- _EXERCISE GOAL_
Starting from the first line below, repeat the data exactly through to the last.

** Opening DATA FOR THIS EXERCISE block **

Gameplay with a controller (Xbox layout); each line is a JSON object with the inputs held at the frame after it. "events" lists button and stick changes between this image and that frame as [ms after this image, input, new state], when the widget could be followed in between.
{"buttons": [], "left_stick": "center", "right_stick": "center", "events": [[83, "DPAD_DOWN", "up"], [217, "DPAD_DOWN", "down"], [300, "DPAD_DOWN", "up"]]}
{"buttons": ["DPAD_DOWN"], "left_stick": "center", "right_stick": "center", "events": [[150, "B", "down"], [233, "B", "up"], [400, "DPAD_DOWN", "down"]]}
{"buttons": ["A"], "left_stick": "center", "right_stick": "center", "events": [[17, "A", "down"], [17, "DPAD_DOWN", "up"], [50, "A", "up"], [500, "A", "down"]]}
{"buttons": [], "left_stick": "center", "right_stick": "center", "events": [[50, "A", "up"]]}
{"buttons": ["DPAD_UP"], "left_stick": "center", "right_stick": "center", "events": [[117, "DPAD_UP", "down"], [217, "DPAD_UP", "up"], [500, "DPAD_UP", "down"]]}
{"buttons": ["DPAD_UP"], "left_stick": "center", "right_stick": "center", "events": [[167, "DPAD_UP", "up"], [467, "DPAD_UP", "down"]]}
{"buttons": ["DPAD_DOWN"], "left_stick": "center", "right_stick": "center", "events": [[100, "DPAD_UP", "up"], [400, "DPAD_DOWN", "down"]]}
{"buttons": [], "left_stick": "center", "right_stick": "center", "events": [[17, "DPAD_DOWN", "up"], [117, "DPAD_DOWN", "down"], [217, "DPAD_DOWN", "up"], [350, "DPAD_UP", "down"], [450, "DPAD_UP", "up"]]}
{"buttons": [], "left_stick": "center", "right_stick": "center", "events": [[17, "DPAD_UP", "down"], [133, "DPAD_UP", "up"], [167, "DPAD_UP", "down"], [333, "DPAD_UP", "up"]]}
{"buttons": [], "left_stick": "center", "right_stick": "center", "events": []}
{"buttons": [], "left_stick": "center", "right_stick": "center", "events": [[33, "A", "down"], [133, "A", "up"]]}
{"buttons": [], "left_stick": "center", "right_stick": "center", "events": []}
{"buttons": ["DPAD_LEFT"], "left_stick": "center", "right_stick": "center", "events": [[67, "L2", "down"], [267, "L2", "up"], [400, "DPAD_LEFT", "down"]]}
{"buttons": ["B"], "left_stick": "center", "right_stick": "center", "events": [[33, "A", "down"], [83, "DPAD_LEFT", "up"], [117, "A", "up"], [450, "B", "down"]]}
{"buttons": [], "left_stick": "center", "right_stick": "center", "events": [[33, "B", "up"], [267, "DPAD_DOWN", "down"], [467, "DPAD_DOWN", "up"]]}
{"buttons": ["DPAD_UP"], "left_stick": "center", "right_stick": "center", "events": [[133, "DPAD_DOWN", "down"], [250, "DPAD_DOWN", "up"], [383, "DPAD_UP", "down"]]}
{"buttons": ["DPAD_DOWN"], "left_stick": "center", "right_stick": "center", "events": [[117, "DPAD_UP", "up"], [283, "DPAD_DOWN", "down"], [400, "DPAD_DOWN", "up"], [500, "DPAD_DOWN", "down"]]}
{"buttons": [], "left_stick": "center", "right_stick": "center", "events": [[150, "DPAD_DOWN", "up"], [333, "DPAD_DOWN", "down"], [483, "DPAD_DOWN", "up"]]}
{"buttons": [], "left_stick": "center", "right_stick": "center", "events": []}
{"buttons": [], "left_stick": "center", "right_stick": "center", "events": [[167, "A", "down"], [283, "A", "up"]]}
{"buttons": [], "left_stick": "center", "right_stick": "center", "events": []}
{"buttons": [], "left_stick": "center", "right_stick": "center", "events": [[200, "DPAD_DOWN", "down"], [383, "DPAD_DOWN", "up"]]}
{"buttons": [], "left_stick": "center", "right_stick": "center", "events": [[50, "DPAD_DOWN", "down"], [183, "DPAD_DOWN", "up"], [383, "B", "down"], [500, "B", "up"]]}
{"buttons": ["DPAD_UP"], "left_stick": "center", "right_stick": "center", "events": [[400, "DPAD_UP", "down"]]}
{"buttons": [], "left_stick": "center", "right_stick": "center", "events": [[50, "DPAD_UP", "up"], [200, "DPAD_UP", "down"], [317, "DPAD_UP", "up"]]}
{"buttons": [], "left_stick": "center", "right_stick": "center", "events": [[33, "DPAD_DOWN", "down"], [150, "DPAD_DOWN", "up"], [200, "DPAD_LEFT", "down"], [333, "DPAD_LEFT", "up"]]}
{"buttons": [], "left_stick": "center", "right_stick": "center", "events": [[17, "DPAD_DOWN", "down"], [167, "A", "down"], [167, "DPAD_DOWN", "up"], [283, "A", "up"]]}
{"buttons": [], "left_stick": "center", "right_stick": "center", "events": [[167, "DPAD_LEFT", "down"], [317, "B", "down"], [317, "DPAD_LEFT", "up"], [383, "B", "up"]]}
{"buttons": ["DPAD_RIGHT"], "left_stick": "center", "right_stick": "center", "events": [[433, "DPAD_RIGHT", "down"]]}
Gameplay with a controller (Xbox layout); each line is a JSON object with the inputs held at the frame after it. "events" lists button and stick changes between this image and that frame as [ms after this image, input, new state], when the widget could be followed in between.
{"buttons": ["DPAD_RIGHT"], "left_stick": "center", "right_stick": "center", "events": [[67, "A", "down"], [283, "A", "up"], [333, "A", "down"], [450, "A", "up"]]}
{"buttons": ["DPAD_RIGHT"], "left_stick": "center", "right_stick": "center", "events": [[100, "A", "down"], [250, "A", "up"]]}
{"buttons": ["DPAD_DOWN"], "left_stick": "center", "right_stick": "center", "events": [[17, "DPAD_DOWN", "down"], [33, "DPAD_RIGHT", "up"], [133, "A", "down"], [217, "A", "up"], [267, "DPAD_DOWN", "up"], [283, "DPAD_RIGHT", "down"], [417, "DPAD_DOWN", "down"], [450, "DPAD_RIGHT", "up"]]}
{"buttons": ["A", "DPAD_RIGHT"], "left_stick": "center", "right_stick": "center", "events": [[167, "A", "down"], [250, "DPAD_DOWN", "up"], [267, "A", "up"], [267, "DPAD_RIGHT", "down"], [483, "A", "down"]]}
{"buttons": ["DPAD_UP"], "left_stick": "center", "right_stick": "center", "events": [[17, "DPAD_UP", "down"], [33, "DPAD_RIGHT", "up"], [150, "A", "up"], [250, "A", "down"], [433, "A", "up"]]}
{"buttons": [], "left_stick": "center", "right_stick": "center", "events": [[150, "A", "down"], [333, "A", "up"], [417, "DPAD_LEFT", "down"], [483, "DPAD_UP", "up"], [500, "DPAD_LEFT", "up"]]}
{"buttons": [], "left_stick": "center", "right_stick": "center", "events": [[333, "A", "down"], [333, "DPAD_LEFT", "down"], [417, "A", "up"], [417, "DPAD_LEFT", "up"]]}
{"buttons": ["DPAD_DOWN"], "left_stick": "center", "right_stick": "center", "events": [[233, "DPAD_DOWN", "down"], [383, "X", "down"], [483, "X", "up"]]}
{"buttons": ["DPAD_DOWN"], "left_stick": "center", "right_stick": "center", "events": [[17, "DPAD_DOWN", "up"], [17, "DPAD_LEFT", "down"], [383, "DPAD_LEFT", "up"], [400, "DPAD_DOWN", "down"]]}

** Closing DATA FOR THIS EXERCISE block **

- _RESULT FOR THIS EXERCISE_
Gameplay with a controller (Xbox layout); each line is a JSON object with the inputs held at the frame after it. "events" lists button and stick changes between this image and that frame as [ms after this image, input, new state], when the widget could be followed in between.
{"buttons": [], "left_stick": "center", "right_stick": "center", "events": [[83, "DPAD_DOWN", "up"], [217, "DPAD_DOWN", "down"], [300, "DPAD_DOWN", "up"]]}
{"buttons": ["DPAD_DOWN"], "left_stick": "center", "right_stick": "center", "events": [[150, "B", "down"], [233, "B", "up"], [400, "DPAD_DOWN", "down"]]}
{"buttons": ["A"], "left_stick": "center", "right_stick": "center", "events": [[17, "A", "down"], [17, "DPAD_DOWN", "up"], [50, "A", "up"], [500, "A", "down"]]}
{"buttons": [], "left_stick": "center", "right_stick": "center", "events": [[50, "A", "up"]]}
{"buttons": ["DPAD_UP"], "left_stick": "center", "right_stick": "center", "events": [[117, "DPAD_UP", "down"], [217, "DPAD_UP", "up"], [500, "DPAD_UP", "down"]]}
{"buttons": ["DPAD_UP"], "left_stick": "center", "right_stick": "center", "events": [[167, "DPAD_UP", "up"], [467, "DPAD_UP", "down"]]}
{"buttons": ["DPAD_DOWN"], "left_stick": "center", "right_stick": "center", "events": [[100, "DPAD_UP", "up"], [400, "DPAD_DOWN", "down"]]}
{"buttons": [], "left_stick": "center", "right_stick": "center", "events": [[17, "DPAD_DOWN", "up"], [117, "DPAD_DOWN", "down"], [217, "DPAD_DOWN", "up"], [350, "DPAD_UP", "down"], [450, "DPAD_UP", "up"]]}
{"buttons": [], "left_stick": "center", "right_stick": "center", "events": [[17, "DPAD_UP", "down"], [133, "DPAD_UP", "up"], [167, "DPAD_UP", "down"], [333, "DPAD_UP", "up"]]}
{"buttons": [], "left_stick": "center", "right_stick": "center", "events": []}
{"buttons": [], "left_stick": "center", "right_stick": "center", "events": [[33, "A", "down"], [133, "A", "up"]]}
{"buttons": [], "left_stick": "center", "right_stick": "center", "events": []}
{"buttons": ["DPAD_LEFT"], "left_stick": "center", "right_stick": "center", "events": [[67, "L2", "down"], [267, "L2", "up"], [400, "DPAD_LEFT", "down"]]}
{"buttons": ["B"], "left_stick": "center", "right_stick": "center", "events": [[33, "A", "down"], [83, "DPAD_LEFT", "up"], [117, "A", "up"], [450, "B", "down"]]}
{"buttons": [], "left_stick": "center", "right_stick": "center", "events": [[33, "B", "up"], [267, "DPAD_DOWN", "down"], [467, "DPAD_DOWN", "up"]]}
{"buttons": ["DPAD_UP"], "left_stick": "center", "right_stick": "center", "events": [[133, "DPAD_DOWN", "down"], [250, "DPAD_DOWN", "up"], [383, "DPAD_UP", "down"]]}
{"buttons": ["DPAD_DOWN"], "left_stick": "center", "right_stick": "center", "events": [[117, "DPAD_UP", "up"], [283, "DPAD_DOWN", "down"], [400, "DPAD_DOWN", "up"], [500, "DPAD_DOWN", "down"]]}
{"buttons": [], "left_stick": "center", "right_stick": "center", "events": [[150, "DPAD_DOWN", "up"], [333, "DPAD_DOWN", "down"], [483, "DPAD_DOWN", "up"]]}
{"buttons": [], "left_stick": "center", "right_stick": "center", "events": []}
{"buttons": [], "left_stick": "center", "right_stick": "center", "events": [[167, "A", "down"], [283, "A", "up"]]}
{"buttons": [], "left_stick": "center", "right_stick": "center", "events": []}
{"buttons": [], "left_stick": "center", "right_stick": "center", "events": [[200, "DPAD_DOWN", "down"], [383, "DPAD_DOWN", "up"]]}
{"buttons": [], "left_stick": "center", "right_stick": "center", "events": [[50, "DPAD_DOWN", "down"], [183, "DPAD_DOWN", "up"], [383, "B", "down"], [500, "B", "up"]]}
{"buttons": ["DPAD_UP"], "left_stick": "center", "right_stick": "center", "events": [[400, "DPAD_UP", "down"]]}
{"buttons": [], "left_stick": "center", "right_stick": "center", "events": [[50, "DPAD_UP", "up"], [200, "DPAD_UP", "down"], [317, "DPAD_UP", "up"]]}
{"buttons": [], "left_stick": "center", "right_stick": "center", "events": [[33, "DPAD_DOWN", "down"], [150, "DPAD_DOWN", "up"], [200, "DPAD_LEFT", "down"], [333, "DPAD_LEFT", "up"]]}
{"buttons": [], "left_stick": "center", "right_stick": "center", "events": [[17, "DPAD_DOWN", "down"], [167, "A", "down"], [167, "DPAD_DOWN", "up"], [283, "A", "up"]]}
{"buttons": [], "left_stick": "center", "right_stick": "center", "events": [[167, "DPAD_LEFT", "down"], [317, "B", "down"], [317, "DPAD_LEFT", "up"], [383, "B", "up"]]}
{"buttons": ["DPAD_RIGHT"], "left_stick": "center", "right_stick": "center", "events": [[433, "DPAD_RIGHT", "down"]]}
Gameplay with a controller (Xbox layout); each line is a JSON object with the inputs held at the frame after it. "events" lists button and stick changes between this image and that frame as [ms after this image, input, new state], when the widget could be followed in between.
{"buttons": ["DPAD_RIGHT"], "left_stick": "center", "right_stick": "center", "events": [[67, "A", "down"], [283, "A", "up"], [333, "A", "down"], [450, "A", "up"]]}
{"buttons": ["DPAD_RIGHT"], "left_stick": "center", "right_stick": "center", "events": [[100, "A", "down"], [250, "A", "up"]]}
{"buttons": ["DPAD_DOWN"], "left_stick": "center", "right_stick": "center", "events": [[17, "DPAD_DOWN", "down"], [33, "DPAD_RIGHT", "up"], [133, "A", "down"], [217, "A", "up"], [267, "DPAD_DOWN", "up"], [283, "DPAD_RIGHT", "down"], [417, "DPAD_DOWN", "down"], [450, "DPAD_RIGHT", "up"]]}
{"buttons": ["A", "DPAD_RIGHT"], "left_stick": "center", "right_stick": "center", "events": [[167, "A", "down"], [250, "DPAD_DOWN", "up"], [267, "A", "up"], [267, "DPAD_RIGHT", "down"], [483, "A", "down"]]}
{"buttons": ["DPAD_UP"], "left_stick": "center", "right_stick": "center", "events": [[17, "DPAD_UP", "down"], [33, "DPAD_RIGHT", "up"], [150, "A", "up"], [250, "A", "down"], [433, "A", "up"]]}
{"buttons": [], "left_stick": "center", "right_stick": "center", "events": [[150, "A", "down"], [333, "A", "up"], [417, "DPAD_LEFT", "down"], [483, "DPAD_UP", "up"], [500, "DPAD_LEFT", "up"]]}
{"buttons": [], "left_stick": "center", "right_stick": "center", "events": [[333, "A", "down"], [333, "DPAD_LEFT", "down"], [417, "A", "up"], [417, "DPAD_LEFT", "up"]]}
{"buttons": ["DPAD_DOWN"], "left_stick": "center", "right_stick": "center", "events": [[233, "DPAD_DOWN", "down"], [383, "X", "down"], [483, "X", "up"]]}
{"buttons": ["DPAD_DOWN"], "left_stick": "center", "right_stick": "center", "events": [[17, "DPAD_DOWN", "up"], [17, "DPAD_LEFT", "down"], [383, "DPAD_LEFT", "up"], [400, "DPAD_DOWN", "down"]]}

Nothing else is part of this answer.